2010年5月21日金曜日

仕立屋のニテチカさんが王さまになった話












「仕立屋のニテチカさんが王さまになった話」(コルネル・マクシンスキ/再話 足達和子/訳 ボグスワフ・オルリンスキ/絵 偕成社 2010)

タイダライダという小さな町に、仕立屋のユゼフ・ニテチカさんが住んでいました。とてもやせっぽっちで、スパゲッティのほかはのどを通らないので食べられないほどでした。
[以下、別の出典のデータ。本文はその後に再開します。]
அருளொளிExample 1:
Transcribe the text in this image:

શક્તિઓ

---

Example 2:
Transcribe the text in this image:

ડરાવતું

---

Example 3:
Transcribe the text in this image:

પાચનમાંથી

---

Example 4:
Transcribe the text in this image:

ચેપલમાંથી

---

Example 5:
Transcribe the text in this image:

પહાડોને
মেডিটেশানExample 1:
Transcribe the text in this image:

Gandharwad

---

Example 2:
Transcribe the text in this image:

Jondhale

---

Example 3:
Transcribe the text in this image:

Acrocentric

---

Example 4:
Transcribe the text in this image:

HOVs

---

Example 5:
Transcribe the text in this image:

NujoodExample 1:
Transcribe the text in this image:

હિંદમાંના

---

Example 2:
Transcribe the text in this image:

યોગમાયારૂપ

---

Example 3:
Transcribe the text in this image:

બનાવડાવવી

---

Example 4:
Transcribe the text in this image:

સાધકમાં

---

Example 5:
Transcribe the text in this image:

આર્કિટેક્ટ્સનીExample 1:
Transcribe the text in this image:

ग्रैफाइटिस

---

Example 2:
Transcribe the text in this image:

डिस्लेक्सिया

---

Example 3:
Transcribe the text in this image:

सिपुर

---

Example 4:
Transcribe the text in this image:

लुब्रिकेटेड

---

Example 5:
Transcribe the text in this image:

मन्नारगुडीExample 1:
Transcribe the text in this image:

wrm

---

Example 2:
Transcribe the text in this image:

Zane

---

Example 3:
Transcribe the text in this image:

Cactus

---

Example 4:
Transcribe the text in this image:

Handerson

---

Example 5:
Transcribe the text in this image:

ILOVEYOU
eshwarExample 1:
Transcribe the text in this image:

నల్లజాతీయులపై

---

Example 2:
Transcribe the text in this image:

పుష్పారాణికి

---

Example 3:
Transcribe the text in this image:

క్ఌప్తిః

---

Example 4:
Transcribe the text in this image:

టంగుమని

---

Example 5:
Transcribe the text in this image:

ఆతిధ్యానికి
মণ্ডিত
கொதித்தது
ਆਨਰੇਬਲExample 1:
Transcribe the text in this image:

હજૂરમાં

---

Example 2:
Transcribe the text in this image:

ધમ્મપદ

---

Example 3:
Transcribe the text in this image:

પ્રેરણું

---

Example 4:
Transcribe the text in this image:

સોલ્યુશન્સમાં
あるとき、足をけがしたロマ女の傷口をきれいに縫ってあげると、ロマ女はお礼に手相をみてくれました。「日曜日に町をでて、西へ西へといきなされ。あんたを王さまにしてくれる国につきまする」。その夜、ほんとうに王さまになった夢をみたニテチカさんは、ふろしきに針を100本、糸を1000キロメートル、それに指ぬき、アイロン、裁ちバサミを包んで、西にむかって旅立ちました。
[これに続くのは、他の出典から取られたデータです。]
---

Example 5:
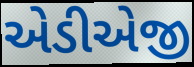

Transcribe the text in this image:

એડીએજી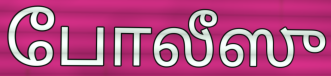
போலீஸுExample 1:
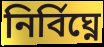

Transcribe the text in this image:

নির্বিঘ্নে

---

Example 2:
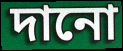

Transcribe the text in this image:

দানো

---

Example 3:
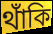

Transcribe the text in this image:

থাঁকি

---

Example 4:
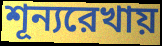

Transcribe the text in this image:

শূন্যরেখায়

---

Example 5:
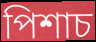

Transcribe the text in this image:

পিশাচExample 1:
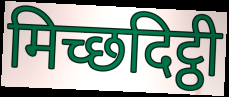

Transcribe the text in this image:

मिच्छदिट्ठी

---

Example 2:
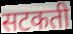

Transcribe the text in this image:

सटकती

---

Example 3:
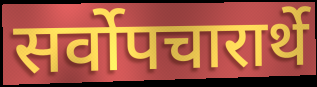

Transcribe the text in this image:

सर्वोपचारार्थे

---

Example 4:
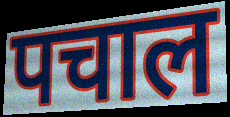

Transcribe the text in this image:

पचाल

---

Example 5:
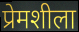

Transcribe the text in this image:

प्रेमशीलाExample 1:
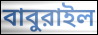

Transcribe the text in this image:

বাবুরাইল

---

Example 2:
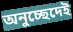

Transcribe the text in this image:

অনুচ্ছেদেই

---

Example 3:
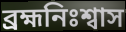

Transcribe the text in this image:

ব্রহ্মনিঃশ্বাস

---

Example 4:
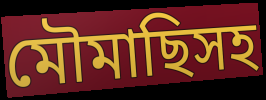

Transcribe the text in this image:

মৌমাছিসহ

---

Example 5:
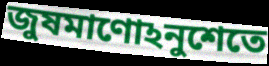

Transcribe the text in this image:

জুষমাণোঽনুশেতে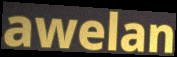
awelanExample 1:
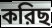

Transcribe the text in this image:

করিছ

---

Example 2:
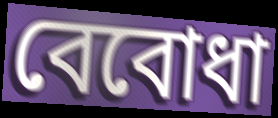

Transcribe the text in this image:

বেবোধা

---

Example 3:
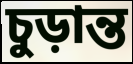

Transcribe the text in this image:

চুড়ান্ত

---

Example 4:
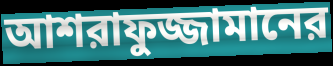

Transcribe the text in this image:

আশরাফুজ্জামানের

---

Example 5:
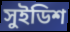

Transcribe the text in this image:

সুইডিশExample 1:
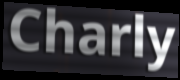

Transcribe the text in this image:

Charly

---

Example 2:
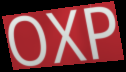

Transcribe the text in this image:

OXP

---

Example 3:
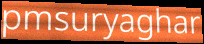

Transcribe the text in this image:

pmsuryaghar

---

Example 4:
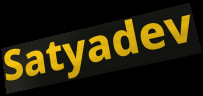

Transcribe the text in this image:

Satyadev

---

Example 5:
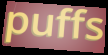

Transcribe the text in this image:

puffs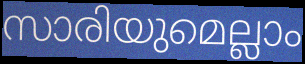
സാരിയുമെല്ലാം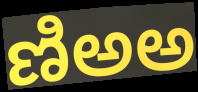
ణిఅఅ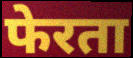
फेरता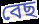
বেছ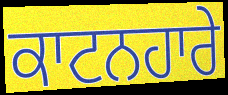
ਕਾਟਨਹਾਰੇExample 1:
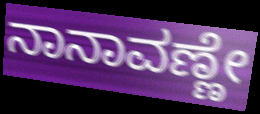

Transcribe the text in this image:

ನಾನಾವಣ್ಣೇ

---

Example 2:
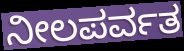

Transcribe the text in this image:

ನೀಲಪರ್ವತ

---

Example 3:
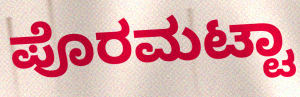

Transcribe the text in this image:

ಪೊರಮಟ್ಟಾ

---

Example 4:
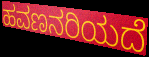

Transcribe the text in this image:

ポーランドの昔話を絵本にしたもの。このあと、ニテチカさんは、たまたま知りあった、かかしの伯爵とともに、さまざまな冒険をし、近ごろ王さまが亡くなったというパツァヌフをめざします。文章はタテ書きの読物絵本。登場人物も物語も、陽気で奇想天外です。ラストの壮大さにはびっくりします。

巻末のあとがきでは、物語をていねいに解説しています。それによれば、パツァヌフは実在の町ですが、昔話では必ずおかしなひとばかりが住んでいて、おかしなことばかりが起こる町(昔話研究用語で〈愚か村話〉と分類される話〉)として語られる町だということです。小学校中学年向き。